=== Section Start ===
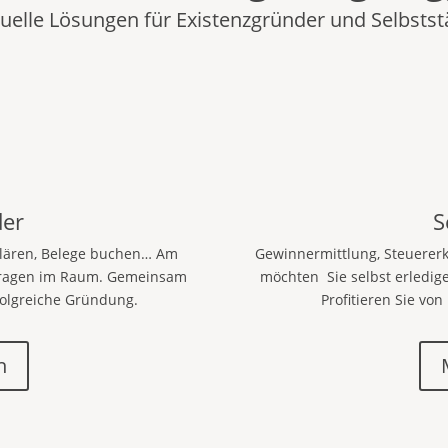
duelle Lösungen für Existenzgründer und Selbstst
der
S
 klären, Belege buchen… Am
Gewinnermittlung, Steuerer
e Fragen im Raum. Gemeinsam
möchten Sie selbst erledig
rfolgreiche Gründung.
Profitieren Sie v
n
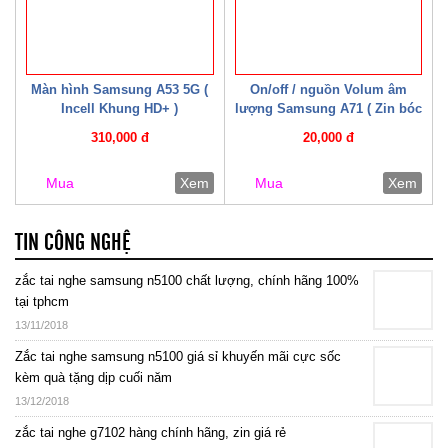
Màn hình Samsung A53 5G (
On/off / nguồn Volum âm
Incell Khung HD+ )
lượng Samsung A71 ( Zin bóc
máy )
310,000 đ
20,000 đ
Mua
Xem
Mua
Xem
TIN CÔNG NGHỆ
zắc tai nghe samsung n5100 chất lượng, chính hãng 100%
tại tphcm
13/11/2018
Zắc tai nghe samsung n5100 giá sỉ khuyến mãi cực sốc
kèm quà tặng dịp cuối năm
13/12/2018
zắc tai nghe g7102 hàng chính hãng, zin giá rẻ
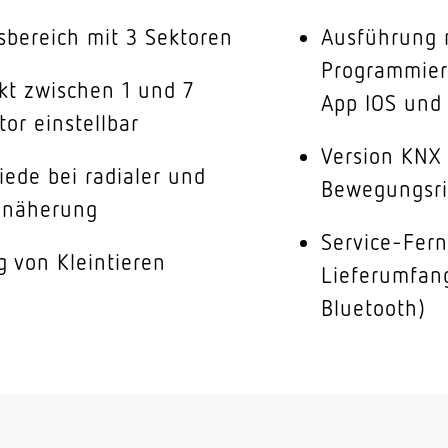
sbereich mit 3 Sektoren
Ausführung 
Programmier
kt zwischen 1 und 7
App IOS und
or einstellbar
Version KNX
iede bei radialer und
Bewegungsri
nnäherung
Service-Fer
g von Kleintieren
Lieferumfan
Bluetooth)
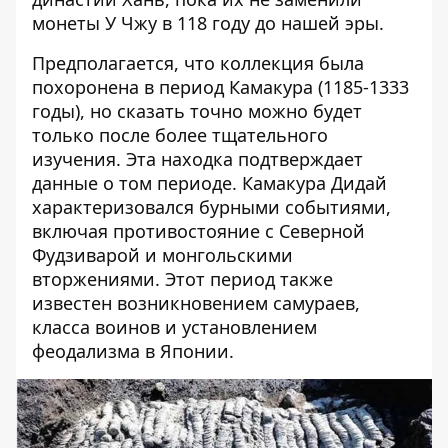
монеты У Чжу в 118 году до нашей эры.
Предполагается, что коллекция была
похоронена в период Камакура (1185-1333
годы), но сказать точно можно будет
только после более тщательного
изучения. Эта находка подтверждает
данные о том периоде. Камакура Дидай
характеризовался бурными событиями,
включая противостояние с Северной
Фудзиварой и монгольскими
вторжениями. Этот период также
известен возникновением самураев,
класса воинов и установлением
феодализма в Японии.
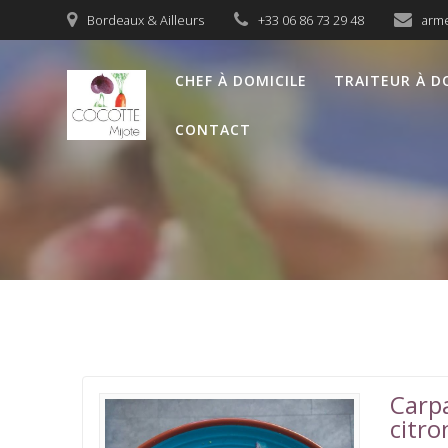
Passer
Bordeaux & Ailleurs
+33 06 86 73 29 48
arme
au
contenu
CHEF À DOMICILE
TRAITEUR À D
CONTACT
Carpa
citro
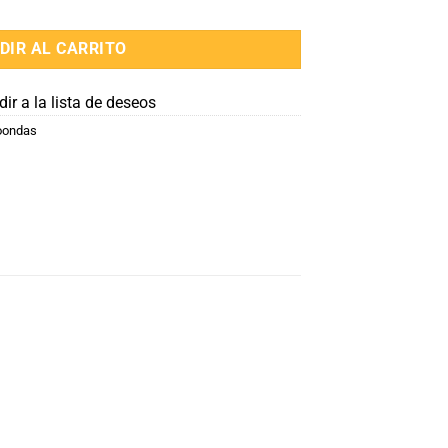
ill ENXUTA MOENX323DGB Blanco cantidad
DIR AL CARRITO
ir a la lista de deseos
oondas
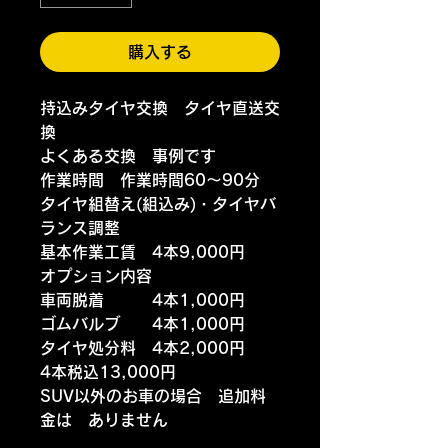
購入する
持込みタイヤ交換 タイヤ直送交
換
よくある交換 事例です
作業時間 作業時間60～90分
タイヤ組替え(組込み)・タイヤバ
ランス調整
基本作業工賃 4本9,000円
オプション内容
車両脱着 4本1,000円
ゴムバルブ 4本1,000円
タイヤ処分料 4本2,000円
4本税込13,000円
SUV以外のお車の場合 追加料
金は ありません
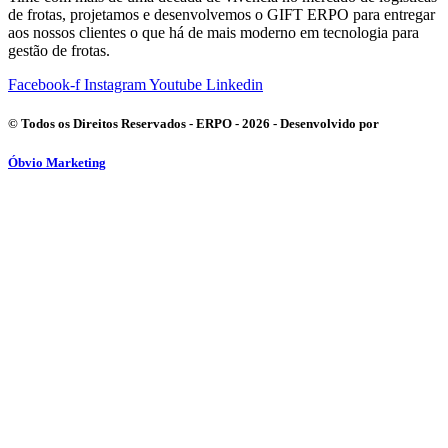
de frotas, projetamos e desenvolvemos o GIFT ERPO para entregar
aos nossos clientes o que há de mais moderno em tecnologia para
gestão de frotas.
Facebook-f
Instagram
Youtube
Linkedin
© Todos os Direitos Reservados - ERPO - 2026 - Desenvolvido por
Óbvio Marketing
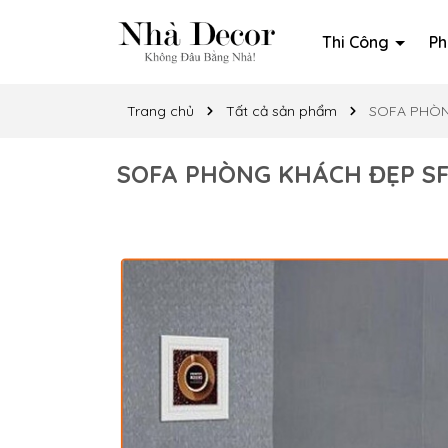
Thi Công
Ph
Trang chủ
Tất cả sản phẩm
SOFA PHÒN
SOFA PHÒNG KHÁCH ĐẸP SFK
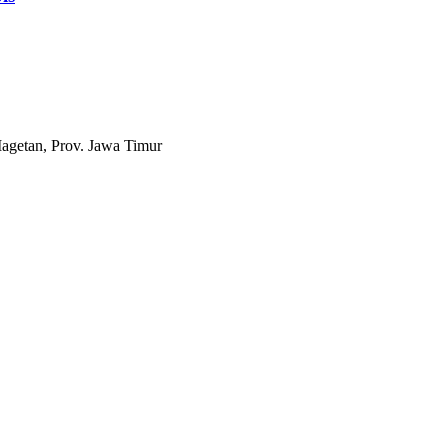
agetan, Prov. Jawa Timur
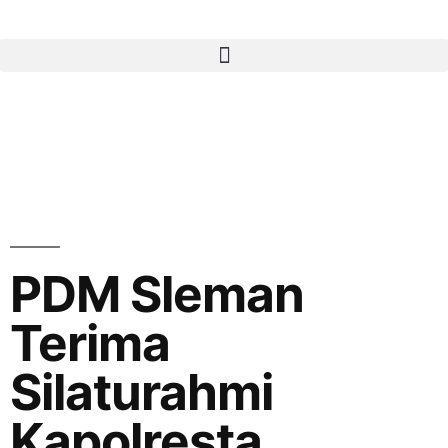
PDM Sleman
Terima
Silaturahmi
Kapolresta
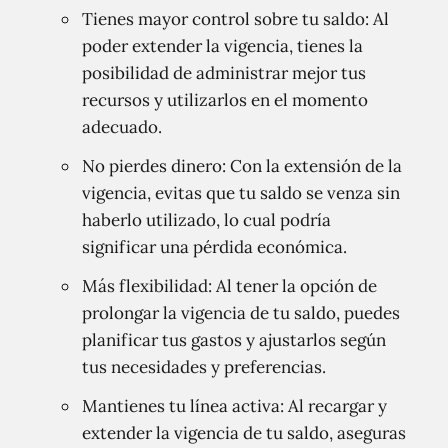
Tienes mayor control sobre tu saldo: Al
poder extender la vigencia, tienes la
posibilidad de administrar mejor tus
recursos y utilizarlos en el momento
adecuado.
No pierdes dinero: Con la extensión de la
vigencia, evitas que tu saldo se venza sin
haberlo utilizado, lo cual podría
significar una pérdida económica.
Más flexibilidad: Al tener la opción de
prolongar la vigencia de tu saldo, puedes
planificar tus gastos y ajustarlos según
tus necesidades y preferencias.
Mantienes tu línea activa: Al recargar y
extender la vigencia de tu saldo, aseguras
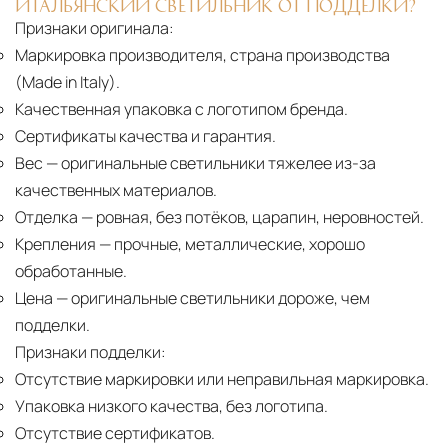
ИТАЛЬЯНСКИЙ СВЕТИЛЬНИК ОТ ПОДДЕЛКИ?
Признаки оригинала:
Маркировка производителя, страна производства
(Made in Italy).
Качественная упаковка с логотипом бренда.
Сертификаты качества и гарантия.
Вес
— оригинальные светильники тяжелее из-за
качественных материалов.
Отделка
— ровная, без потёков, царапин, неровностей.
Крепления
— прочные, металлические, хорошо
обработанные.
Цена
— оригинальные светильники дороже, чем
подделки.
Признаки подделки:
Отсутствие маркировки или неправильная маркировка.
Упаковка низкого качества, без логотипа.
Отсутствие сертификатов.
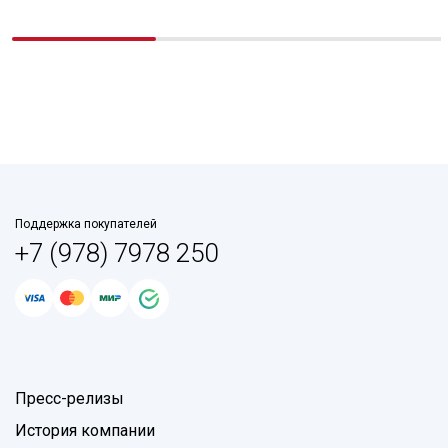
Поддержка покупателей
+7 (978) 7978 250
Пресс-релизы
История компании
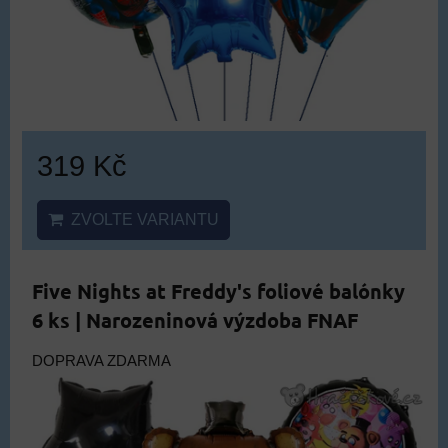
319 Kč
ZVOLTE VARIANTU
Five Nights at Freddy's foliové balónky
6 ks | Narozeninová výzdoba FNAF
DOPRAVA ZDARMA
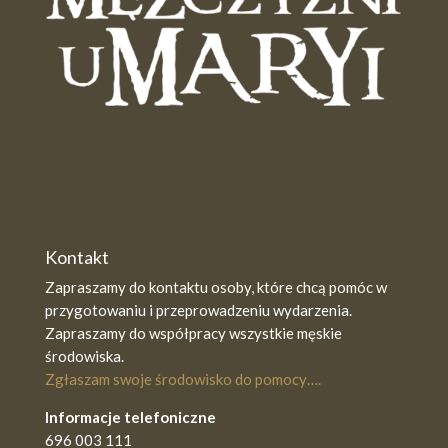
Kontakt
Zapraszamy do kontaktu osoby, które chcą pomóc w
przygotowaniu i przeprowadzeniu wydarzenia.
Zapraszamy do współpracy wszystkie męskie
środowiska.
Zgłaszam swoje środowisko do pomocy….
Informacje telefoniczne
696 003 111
=== Section End ===
_PROBLEM TO SOLVE:_
Select all lines in the listing that include the word "Признаки".

_RESPONSE TO THIS EXERCISE:_
Признаки оригинала:
Признаки подделки:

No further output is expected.